**Problem to solve:** Excluding pictures, what does the listing below contain from the line with "border-bottom:1px dotted #72777d;" up to and including the line with "-53,7 +53,7 @@", word for word?

══════════

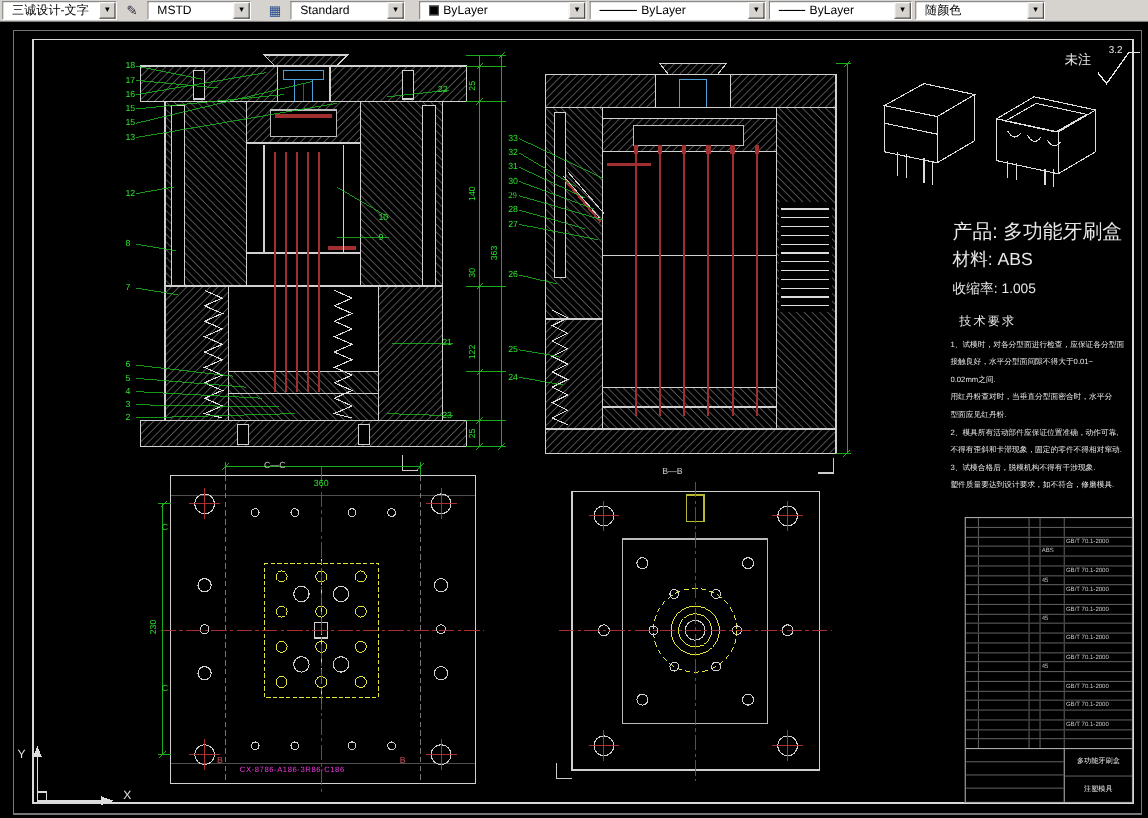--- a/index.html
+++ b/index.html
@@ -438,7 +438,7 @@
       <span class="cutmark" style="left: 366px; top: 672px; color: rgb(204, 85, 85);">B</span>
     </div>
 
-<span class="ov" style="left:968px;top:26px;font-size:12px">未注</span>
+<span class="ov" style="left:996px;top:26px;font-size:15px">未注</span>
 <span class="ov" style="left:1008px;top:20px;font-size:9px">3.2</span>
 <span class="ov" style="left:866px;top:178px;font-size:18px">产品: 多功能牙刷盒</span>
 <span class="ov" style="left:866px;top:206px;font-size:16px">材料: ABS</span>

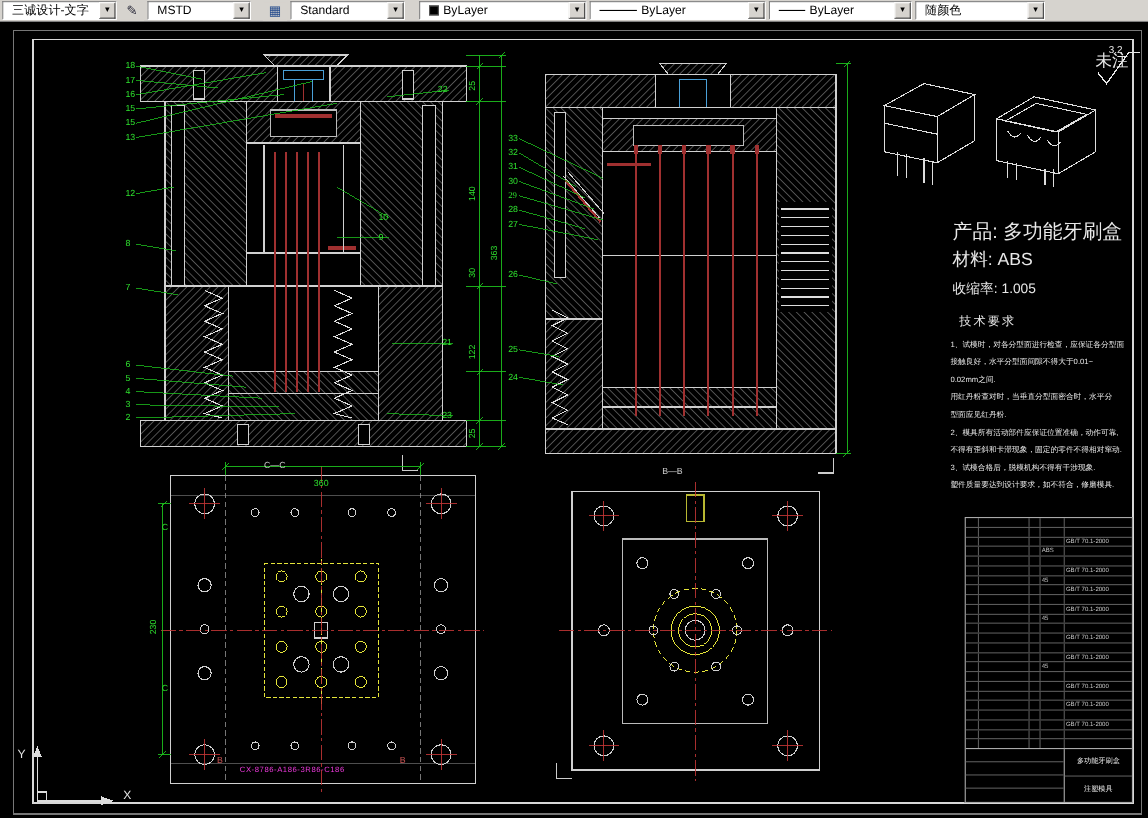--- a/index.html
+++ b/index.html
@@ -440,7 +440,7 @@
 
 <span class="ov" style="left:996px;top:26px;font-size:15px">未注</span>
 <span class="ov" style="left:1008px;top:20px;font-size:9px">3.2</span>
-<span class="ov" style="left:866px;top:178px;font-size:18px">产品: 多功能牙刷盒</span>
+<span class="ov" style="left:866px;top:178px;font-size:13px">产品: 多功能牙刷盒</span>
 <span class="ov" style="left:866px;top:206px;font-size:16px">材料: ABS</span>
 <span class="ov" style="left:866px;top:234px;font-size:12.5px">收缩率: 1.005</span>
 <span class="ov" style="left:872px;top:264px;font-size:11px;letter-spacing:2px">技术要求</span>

══════════

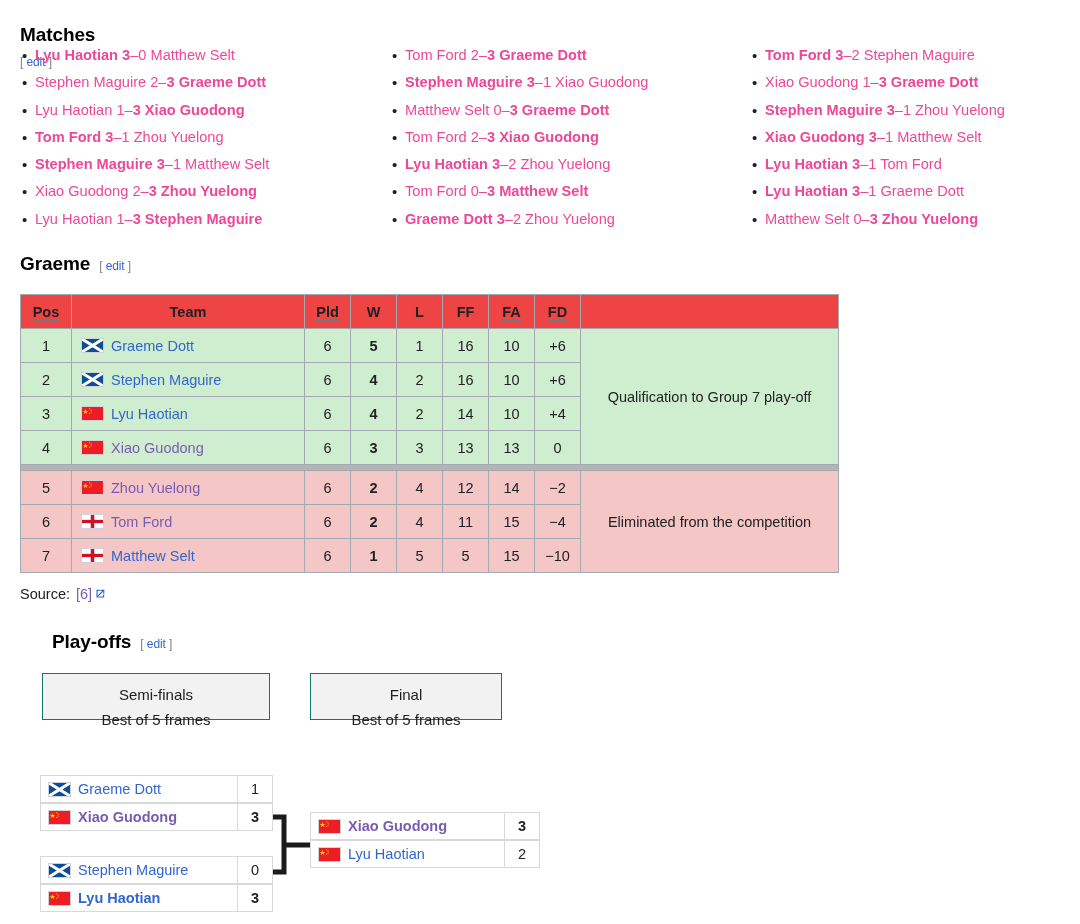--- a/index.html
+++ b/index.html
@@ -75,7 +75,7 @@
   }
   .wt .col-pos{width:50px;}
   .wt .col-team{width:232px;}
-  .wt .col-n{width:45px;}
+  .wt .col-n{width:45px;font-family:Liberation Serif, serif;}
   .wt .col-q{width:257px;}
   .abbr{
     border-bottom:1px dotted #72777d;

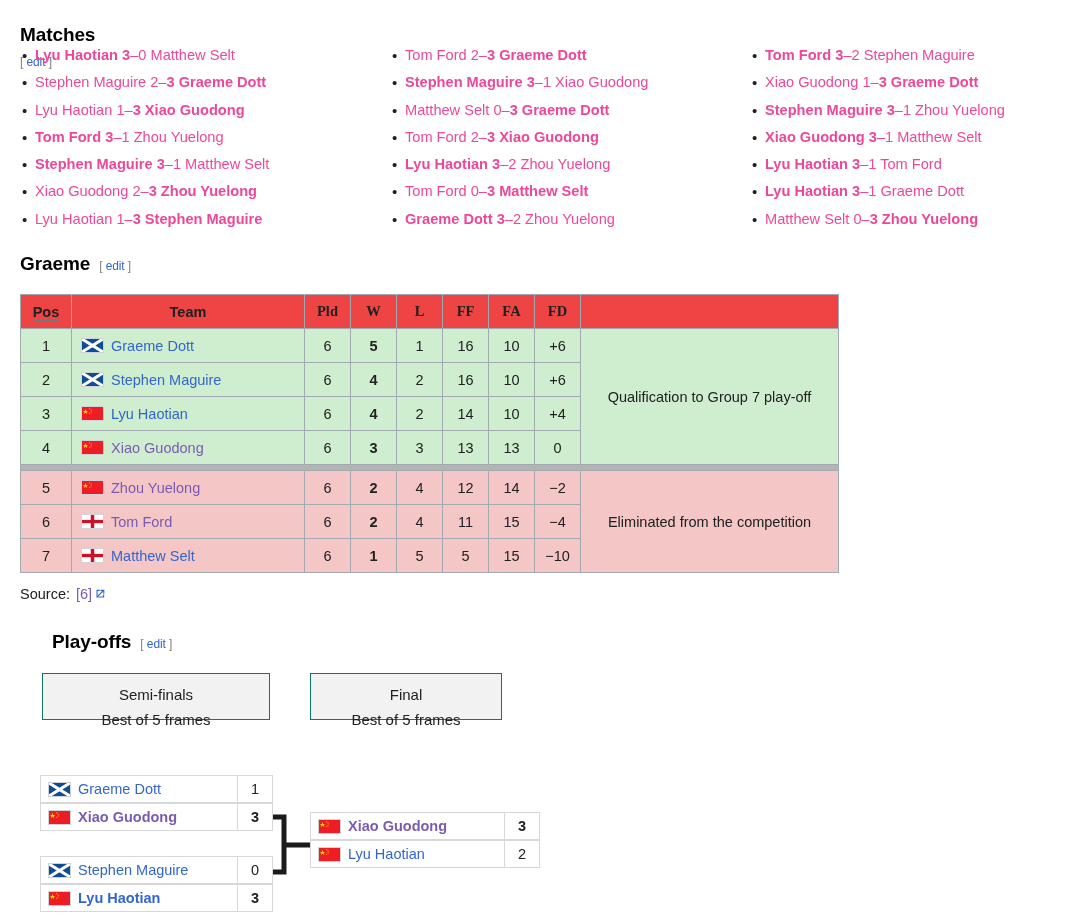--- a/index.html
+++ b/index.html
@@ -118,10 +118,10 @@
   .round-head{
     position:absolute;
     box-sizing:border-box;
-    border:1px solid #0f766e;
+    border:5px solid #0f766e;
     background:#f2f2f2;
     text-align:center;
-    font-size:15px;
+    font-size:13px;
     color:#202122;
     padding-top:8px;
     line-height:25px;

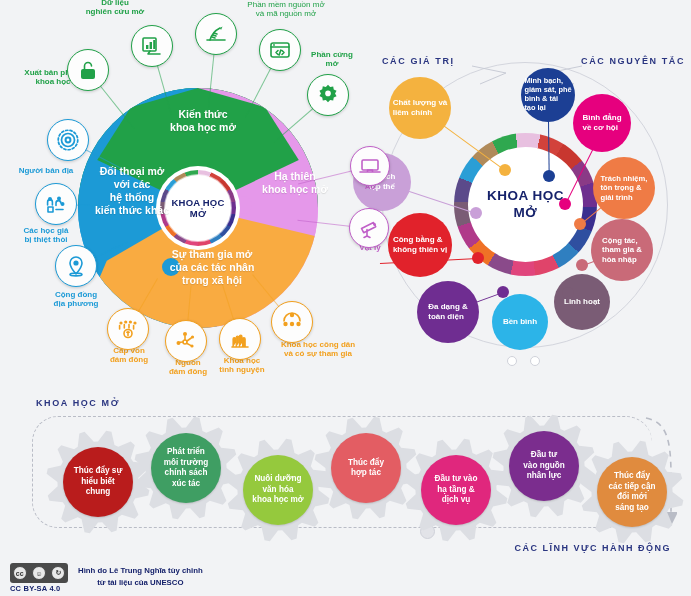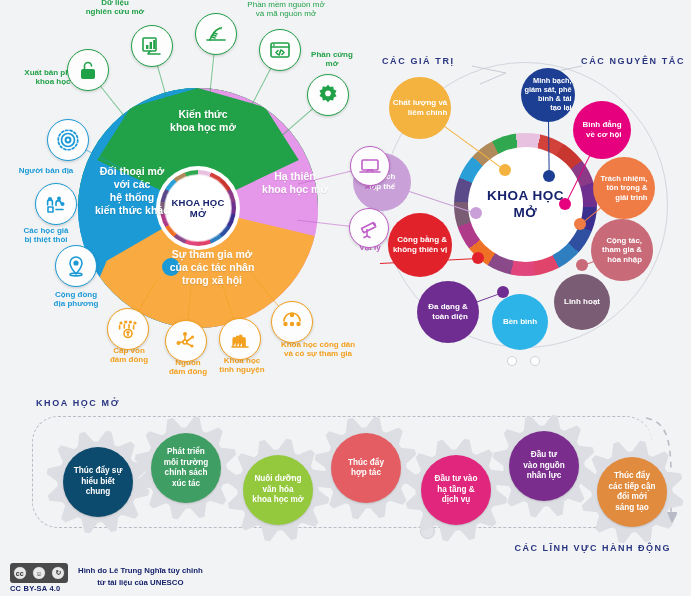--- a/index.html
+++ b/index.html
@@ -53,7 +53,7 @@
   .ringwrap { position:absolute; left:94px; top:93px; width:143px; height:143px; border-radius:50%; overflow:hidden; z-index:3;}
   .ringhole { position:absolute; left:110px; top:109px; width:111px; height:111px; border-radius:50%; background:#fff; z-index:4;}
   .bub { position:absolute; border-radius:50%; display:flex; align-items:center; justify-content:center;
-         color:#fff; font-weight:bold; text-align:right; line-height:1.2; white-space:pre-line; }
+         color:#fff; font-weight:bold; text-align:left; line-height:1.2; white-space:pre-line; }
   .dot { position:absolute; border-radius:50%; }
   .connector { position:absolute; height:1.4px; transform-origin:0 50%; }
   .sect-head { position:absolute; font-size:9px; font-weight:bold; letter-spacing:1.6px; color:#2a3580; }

══════════

**Solution for this problem:**
     border-bottom:1px dotted #72777d;

--- a/index.html
+++ b/index.html
@@ -118,10 +118,10 @@
   .round-head{
     position:absolute;
     box-sizing:border-box;
-    border:1px solid #0f766e;
+    border:5px solid #0f766e;
     background:#f2f2f2;
     text-align:center;
-    font-size:15px;
+    font-size:13px;
     color:#202122;
     padding-top:8px;
     line-height:25px;

--- a/index.html
+++ b/index.html
@@ -53,7 +53,7 @@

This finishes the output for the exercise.